Nadine dan Damar duduk bersisian di bangku taman. Keduanya menatap jauh ke depan, seolah-olah pikiran mereka tak ada di sini.
Nadine meremas jari-jarinya, menunduk dalam. Hingga suaranya terdengar kemudian, lirih sekali. “Maaf.”
“Maaf buat apa? Kamu nggak salah.” Damar menjawab tanpa menatap Nadine. “Justru aku yang harusnya minta maaf.”
Jelas sekali.
Damar masih ingat dengan sangat jelas kejadian sore itu.
Mama yang sedang gelisah mondar mandir di tepi ranjang, sementara Damar hanya mampu berbaring dengan selang infus. Keheningan yang terasa sangat lama itu, kemudian terpecahkan akibat sebuah teriakan yang terdengar tidak asing.
“Na… dine?” bola mata Mama membulat. Dia buru-buru berlari ke asal suara.
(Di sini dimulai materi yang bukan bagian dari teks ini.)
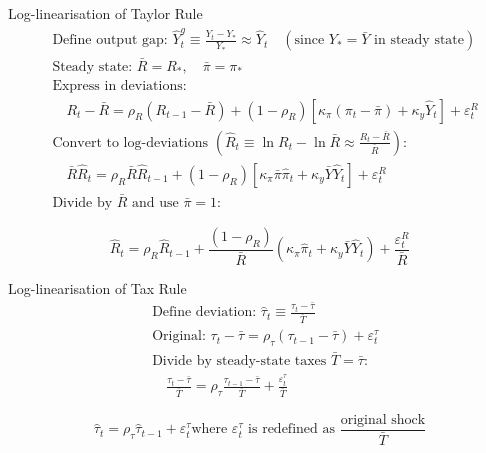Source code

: \documentclass[11pt,preprint]{elsarticle}
\numberwithin{equation}{section}
\numberwithin{figure}{section}
\numberwithin{table}{section}
\begin{document}
Log-linearisation of Taylor Rule \begin{align*}
& \text{Define output gap: } \hat{Y}^g_t \equiv \frac{Y_t - Y_*}{Y_*} \approx \hat{Y}_t \quad (\text{since } Y_* = \bar{Y} \text{ in steady state}) \\[6pt]
& \text{Steady state: } \bar{R} = R_*, \quad \bar{\pi} = \pi_* \\[6pt]
& \text{Express in deviations:} \\
& \quad R_t - \bar{R} = \rho_R (R_{t-1} - \bar{R}) + (1 - \rho_R) \left[ \kappa_\pi (\pi_t - \bar{\pi}) + \kappa_y \hat{Y}_t \right] + \varepsilon_t^R \\[6pt]
& \text{Convert to log-deviations } (\hat{R}_t \equiv \ln R_t - \ln \bar{R} \approx \frac{R_t - \bar{R}}{\bar{R}}): \\
& \quad \bar{R} \hat{R}_t = \rho_R \bar{R} \hat{R}_{t-1} + (1 - \rho_R) \left[ \kappa_\pi \bar{\pi} \hat{\pi}_t + \kappa_y \bar{Y} \hat{Y}_t \right] + \varepsilon_t^R \\[6pt]
& \text{Divide by } \bar{R} \text{ and use } \bar{\pi} = 1:
\end{align*}

\begin{equation}\label{taylor_rule_linearised_app}
\boxed{\hat{R}_t = \rho_R \hat{R}_{t-1} + \frac{(1 - \rho_R)}{\bar{R}} \left( \kappa_\pi \hat{\pi}_t + \kappa_y \bar{Y} \hat{Y}_t \right) + \frac{\varepsilon_t^R}{\bar{R}}}
\end{equation}

Log-linearisation of Tax Rule \begin{align*}
& \text{Define deviation: } \hat{\tau}_t \equiv \frac{\tau_t - \bar{\tau}}{\bar{T}} \\[6pt]
& \text{Original: } \tau_t - \bar{\tau} = \rho_\tau (\tau_{t-1} - \bar{\tau}) + \varepsilon_t^\tau \\[6pt]
& \text{Divide by steady-state taxes } \bar{T} = \bar{\tau}: \\
& \quad \frac{\tau_t - \bar{\tau}}{\bar{T}} = \rho_\tau \frac{\tau_{t-1} - \bar{\tau}}{\bar{T}} + \frac{\varepsilon_t^\tau}{\bar{T}}
\end{align*}

\begin{equation}\label{real_taxes_linearised_app}
\boxed{\hat{\tau}_t = \rho_\tau \hat{\tau}_{t-1} + \varepsilon_t^\tau}
\text{where } \varepsilon_t^\tau \text{ is redefined as } \frac{\text{original shock}}{\bar{T}}
\end{equation}
\end{document}
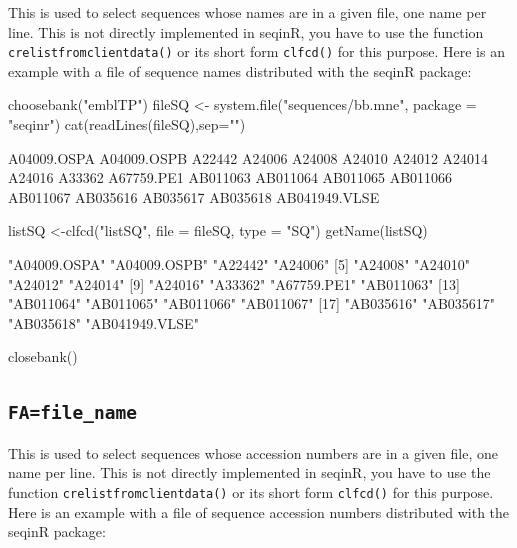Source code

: \documentclass{article}
\begin{document}
This is used to select sequences whose names are in a given file, one name per line.
This is not directly implemented in seqinR, you have to use the function
\texttt{crelistfromclientdata()} or its short form \texttt{clfcd()} for this purpose. Here is an example with
a file of sequence names distributed with the seqinR package:

\begin{Schunk}
\begin{Sinput}
 choosebank("emblTP")
 fileSQ <- system.file("sequences/bb.mne", package = "seqinr")
 cat(readLines(fileSQ),sep="\n")
\end{Sinput}
\begin{Soutput}
A04009.OSPA
A04009.OSPB
A22442
A24006
A24008
A24010
A24012
A24014
A24016
A33362
A67759.PE1
AB011063
AB011064
AB011065
AB011066
AB011067
AB035616
AB035617
AB035618
AB041949.VLSE
\end{Soutput}
\begin{Sinput}
 listSQ <-clfcd("listSQ", file = fileSQ, type = "SQ")
 getName(listSQ)
\end{Sinput}
\begin{Soutput}
 [1] "A04009.OSPA"   "A04009.OSPB"   "A22442"        "A24006"       
 [5] "A24008"        "A24010"        "A24012"        "A24014"       
 [9] "A24016"        "A33362"        "A67759.PE1"    "AB011063"     
[13] "AB011064"      "AB011065"      "AB011066"      "AB011067"     
[17] "AB035616"      "AB035617"      "AB035618"      "AB041949.VLSE"
\end{Soutput}
\begin{Sinput}
 closebank()
\end{Sinput}
\end{Schunk}


\subsection{\texttt{FA=file\_name}}

This is used to select sequences whose accession numbers are in a given file, one name per line.
This is not directly implemented in seqinR, you have to use the function
\texttt{crelistfromclientdata()} or its short form \texttt{clfcd()} for this purpose. Here is an example with
a file of sequence accession numbers distributed with the seqinR package:
\end{document}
Teriakan itu terdengar lagi. Kali ini terasa lebih dekat dari yang tadi. Jelas Damar mengenali suara teriakan adiknya. Karena itu, buru-buru Damar melepas selang infusnya, bangkit dari ranjang dan mengikuti Mama dari belakang. Setelah melewati pintu ruang inap, kekacauan itu barulah telihat jelas. Nadine berteriak histeris sambil dipegangi beberapa suster. Sementara di atas brankar, terbaring Papa yang wajahnya sudah memucat. Mama ikut histeris di samping Papa. Sementara itu, Damar terduduk di lantai, dengan tatapan kosong.
Kedua tangan Damar terkepal erat. Dia menangis, tanpa suara.
Melihat Papa datang tanpa nyawa, juga Nadine yang tampak kacau, membuat Damar tersadar bahwa keadaan di luar sana benar-benar kacau. Kenapa mereka harus berbuat sekejam itu pada Papa?
Waktu itu, Damar benar-benar tidak tahu, apa yang salah. Dia hanya berusaha untuk mewujudkan reformasi bersama teman-temannya, tapi, kenapa? Kenapa tiba-tiba keluarga Damar menjadi korban? Apa salah mereka hingga diperlakukan sekeji ini?
Rasanya… hancur sekali. Tidak ada yang bisa Damar salahkan selain dirinya sendiri.
Damar terus berandai-andai. Jika saja kemarin dia memilih di rumah, apa kejadian ini tak akan menimpa keluarganya? Damar akan mengerahkan segalanya untuk melindungi Nadine, sehingga adik perempuan Damar satu-satunya itu, tak perlu kehilangan kewarasannya. Namun, Damar sadar kalau dirinya tak bisa memutar waktu. Karenanyia, Damar berusaha memperbaiki kesalahannya dengan bertanggung jawab penuh atas Nadine. Dia rela tak menyelesaikan kuliah, untuk menstabilkan ekonomi keluarga. Damar juga rela menghilang, jika hal itu bisa membuat Nadine sembuh.
“Koko.”
Damar mengerjabkan mata.
“Ko Damar.”
Kali ini Damar tersadar sepenuhnya dari lamunan, menoleh, dan mendapati Nadine tengah mengulas senyum tipis. Terakhir Nadine memanggil Damar koko adalah saat Nadine masih berusia sepuluh tahun. Berkali-kali Nadine dimarahi Papa dan diperingatkan Mama, tetapi Nadine sama sekali nggak mau panggil koko. Tapi, sekarang, Nadine… memanggilnya koko? Yang barusan itu bukan khayalan Damar semata, kan?